In addition, according to the present invention, in order to achieve the foregoing ends, there is provided an apparatus for wire routing of the semiconductor integrated circuit in which the interconnection between the functional blocks disposed on a chip of a semiconductor integrated circuit comprising four or more wiring layers is designed, the apparatus comprising at least two arithmetic operation means, specifically for at least two of the arithmetic operation means, each arithmetic operation means carrying out the wire routing between the terminals of the blocks lying on one set of plural adjacent wiring layers independently of the other.

In the present invention, at least one of the file systems possessed by at least one of the plurality of arithmetic operation means may be shared between at least two of the arithmetic operation means so that the wire routing process program of the semiconductor integrated circuit, input information regarding the wire routing process and the wire routing result can be stored therein.

WHAT THIS EXERCISE ASKS:
A - In the wire routing passage, how many wiring layers does the semiconductor integrated circuit have?
B - Quote the wire routing passage from "In addition, according" to "of the other.".

DATA:
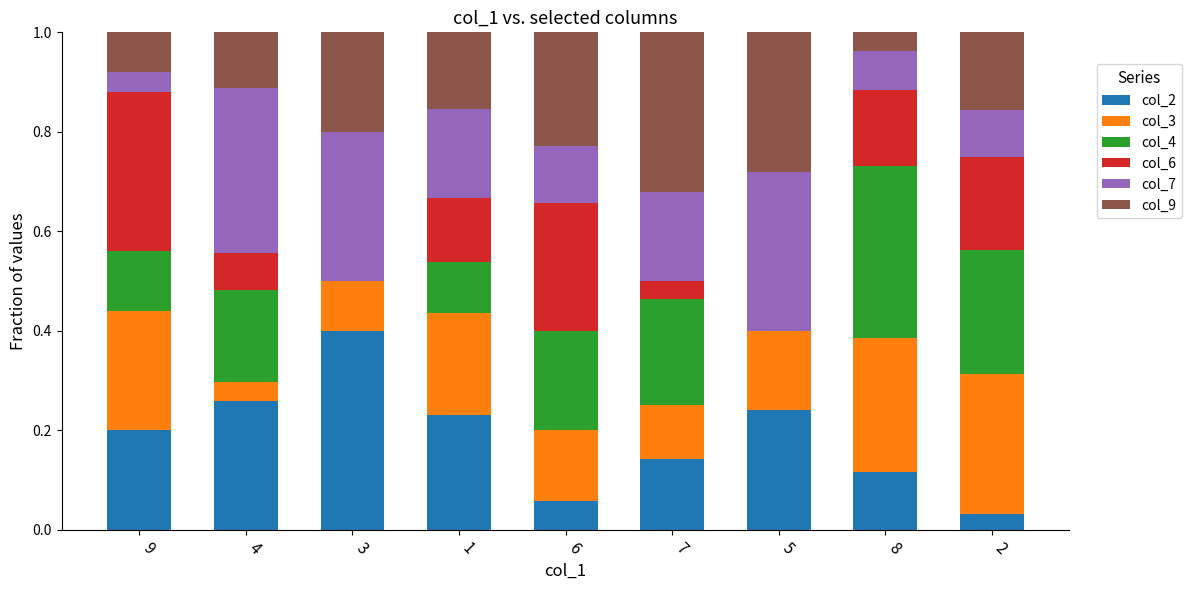

Is it true that col_2 equals 0.1 at 7?

True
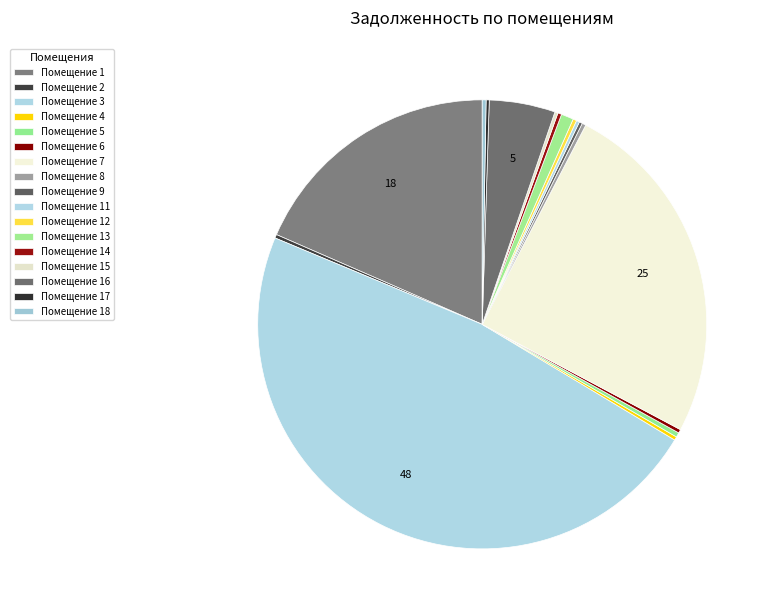

To the nearest percent, what is the average slice percentage?

6%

ANSWERS IN ORDER:
A - Four or more.

B -
In addition, according to the present invention, in order to achieve the foregoing ends, there is provided an apparatus for wire routing of the semiconductor integrated circuit in which the interconnection between the functional blocks disposed on a chip of a semiconductor integrated circuit comprising four or more wiring layers is designed, the apparatus comprising at least two arithmetic operation means, specifically for at least two of the arithmetic operation means, each arithmetic operation means carrying out the wire routing between the terminals of the blocks lying on one set of plural adjacent wiring layers independently of the other.